History

Nazi Germany
- Name: U-646
- Ordered: 20 January 1941
- Builder: Blohm & Voss, Hamburg
- Yard number: 622
- Laid down: 23 December 1941
- Launched: 3 September 1942
- Commissioned: 29 October 1942
- Fate: Sunk on 17 May 1943 by British aircraft south-east of Iceland

General characteristics
- Class & type: Type VIIC submarine
- Displacement: 769 t (757 long tons) surfaced; 871 t (857 long tons) submerged;
- Length: 67.10 m (220 ft 2 in) (o/a); 50.50 m (165 ft 8 in) (pressure hull);
- Beam: 6.20 m (20 ft 4 in) (o/a); 4.70 m (15 ft 5 in) (pressure hull);
- Height: 9.60 m (31 ft 6 in)
- Draught: 4.74 m (15 ft 7 in)
- Installed power: 2,800–3,200 PS (2,100–2,400 kW; 2,800–3,200 bhp) (diesels); 750 PS (550 kW; 740 shp) (electric);
- Propulsion: 2 shafts; 2 × diesel engines; 2 × electric motors;
- Speed: 17.7 knots (32.8 km/h; 20.4 mph) surfaced; 7.6 knots (14.1 km/h; 8.7 mph) submerged;
- Range: 8,500 nmi (15,700 km; 9,800 mi) at 10 knots (19 km/h; 12 mph) surfaced; 80 nmi (150 km; 92 mi) at 4 knots (7.4 km/h; 4.6 mph) submerged;
- Test depth: 230 m (750 ft); Crush depth: 250–295 m (820–968 ft);
- Complement: 4 officers, 40–56 enlisted
- Armament: 5 × torpedo tubes (four bow, one stern); 14 × 53.3 cm (21 in) torpedoes or 26 TMA mines; 1 × 8.8 cm (3.46 in) deck gun (220 rounds); 1 × twin 2 cm (0.79 in) C/30 anti-aircraft gun;

Service record
- Part of: 5th U-boat Flotilla; 29 October 1942 – 31 March 1943; 11th U-boat Flotilla; 1 April – 17 May 1943;
- Identification codes: M 49 751
- Commanders: Oblt.z.S. Heinrich Wulff; 29 October 1942 – 17 May 1943;
- Operations: 2 patrols:; 1st patrol:; 28 March – 30 April 1943; 2nd patrol:; 12 – 17 May 1943;
- Victories: None

= German submarine U-646 =

German World War II submarine

German submarine U-646 was a Type VIIC U-boat of Nazi Germany's Kriegsmarine during World War II. The submarine was laid down on 23 December 1941 at the Blohm & Voss yard at Hamburg, launched on 3 September 1942, and commissioned on 29 October 1942 under the command of Leutnant zur See d.R. Heinrich Wulff.

Attached to 5th U-boat Flotilla based at Kiel, U-646 completed her training period on 31 March 1943 and was assigned to front-line service.

==Design==
German Type VIIC submarines were preceded by the shorter Type VIIB submarines.

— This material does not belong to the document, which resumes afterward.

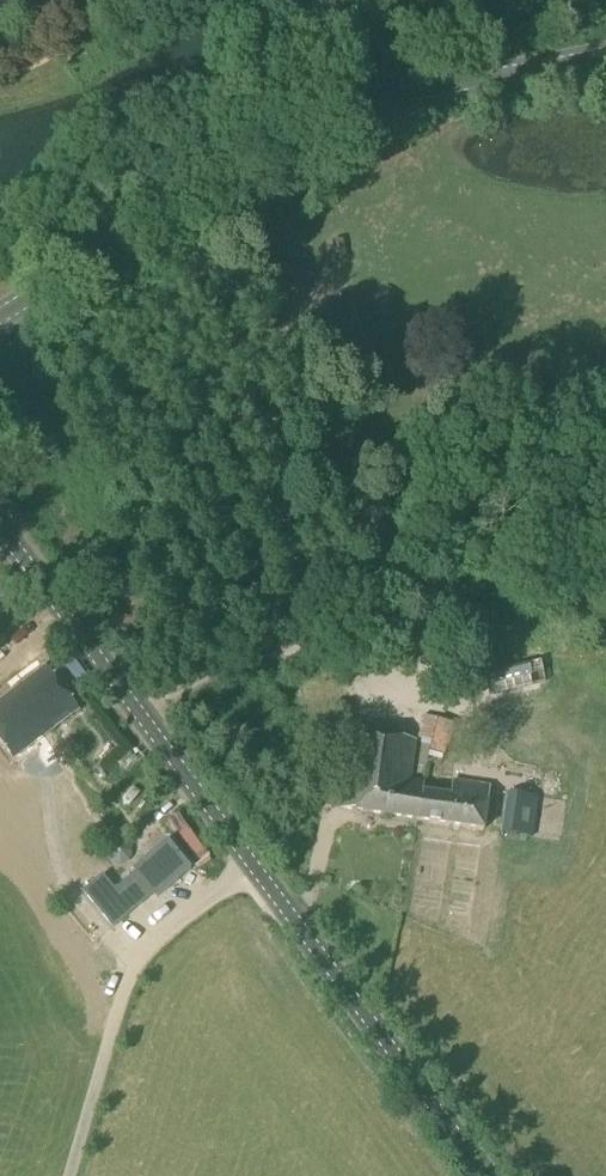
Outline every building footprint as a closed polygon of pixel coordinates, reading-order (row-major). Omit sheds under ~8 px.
[(3,620),(14,610),(13,610),(15,608),(0,593),(0,623),(3,620)] [(484,674),(489,696),(532,686),(529,676),(543,673),(540,661),(484,674)] [(44,734),(77,709),(46,666),(13,691),(0,701),(0,742),(12,759),(44,734)] [(431,741),(436,719),(421,716),(417,738),(431,741)] [(404,819),(409,781),(415,740),(350,731),(339,810),(404,819)] [(409,781),(404,819),(482,830),(488,787),(452,782),(449,796),(420,792),(422,782),(409,781)] [(533,836),(536,798),(505,795),(501,833),(533,836)] [(209,857),(186,826),(173,835),(196,867),(209,857)] [(131,868),(134,872),(114,889),(102,874),(81,890),(111,927),(153,893),(156,897),(190,869),(166,839),(131,868)] [(127,846),(126,845),(125,844),(124,844),(123,843),(122,843),(121,843),(120,843),(119,843),(118,843),(117,843),(116,843),(115,843),(114,843),(113,844),(112,844),(112,845),(111,845),(110,846),(107,843),(105,846),(104,850),(103,854),(107,858),(107,859),(108,860),(108,861),(109,862),(110,863),(110,864),(111,864),(111,865),(112,865),(113,865),(113,866),(114,866),(115,866),(116,867),(117,867),(118,867),(119,867),(120,867),(121,867),(122,867),(122,866),(123,866),(124,866),(125,865),(126,865),(126,864),(127,864),(127,863),(128,863),(128,862),(129,862),(129,861),(130,860),(130,859),(130,858),(131,858),(131,857),(131,856),(131,855),(131,854),(131,853),(131,852),(130,852),(130,851),(130,850),(129,849),(129,848),(128,847),(128,846),(127,846)]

U-646 had a displacement of 769 t when at the surface and 871 t while submerged. She had a total length of 67.10 m, a pressure hull length of 50.50 m, a beam of 6.20 m, a height of 9.60 m, and a draught of 4.74 m. The submarine was powered by two Germaniawerft F46 four-stroke, six-cylinder supercharged diesel engines producing a total of 2800 to 3200 PS for use while surfaced, two Brown, Boveri & Cie GG UB 720/8 double-acting electric motors producing a total of 750 PS for use while submerged. She had two shafts and two 1.23 m propellers. The boat was capable of operating at depths of up to 230 m.

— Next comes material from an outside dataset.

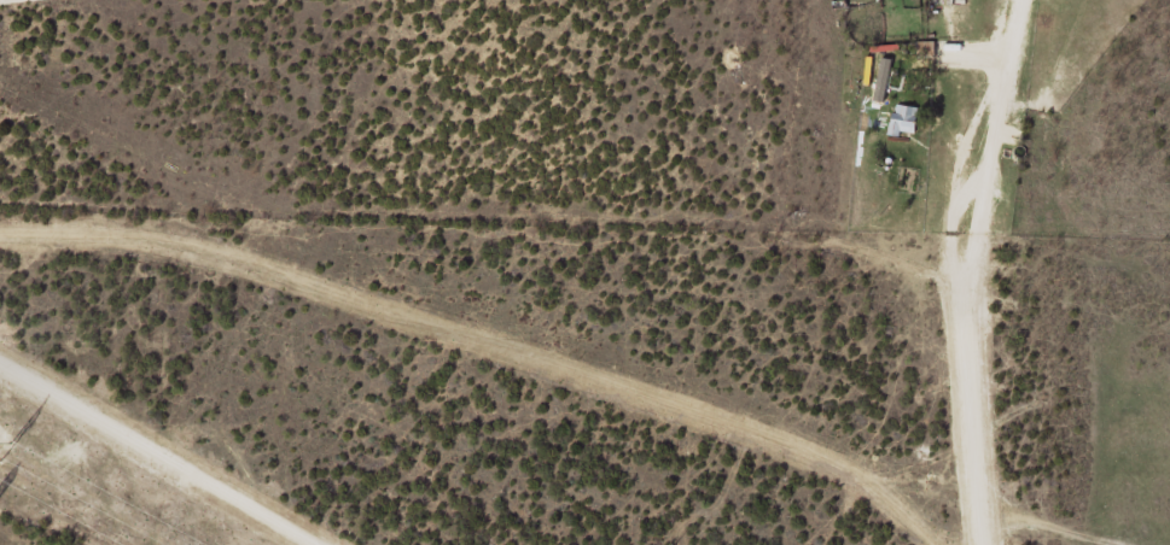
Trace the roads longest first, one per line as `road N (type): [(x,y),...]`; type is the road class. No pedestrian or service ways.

The submarine had a maximum surface speed of 17.7 kn and a maximum submerged speed of 7.6 kn. When submerged, the boat could operate for 80 nmi at 4 kn; when surfaced, she could travel 8500 nmi at 10 kn. U-646 was fitted with five 53.3 cm torpedo tubes (four fitted at the bow and one at the stern), fourteen torpedoes, one 8.8 cm SK C/35 naval gun, 220 rounds, and one twin 2 cm C/30 anti-aircraft gun. The boat had a complement of between forty-four and sixty.

==Service history==
While on patrol in the North Atlantic, U-646 was detected by Hudson J of No. 269 Squadron RAF south-east of Iceland on 17 May 1943. In the subsequent attack, the U-boat was sunk and all 46 crew members perished.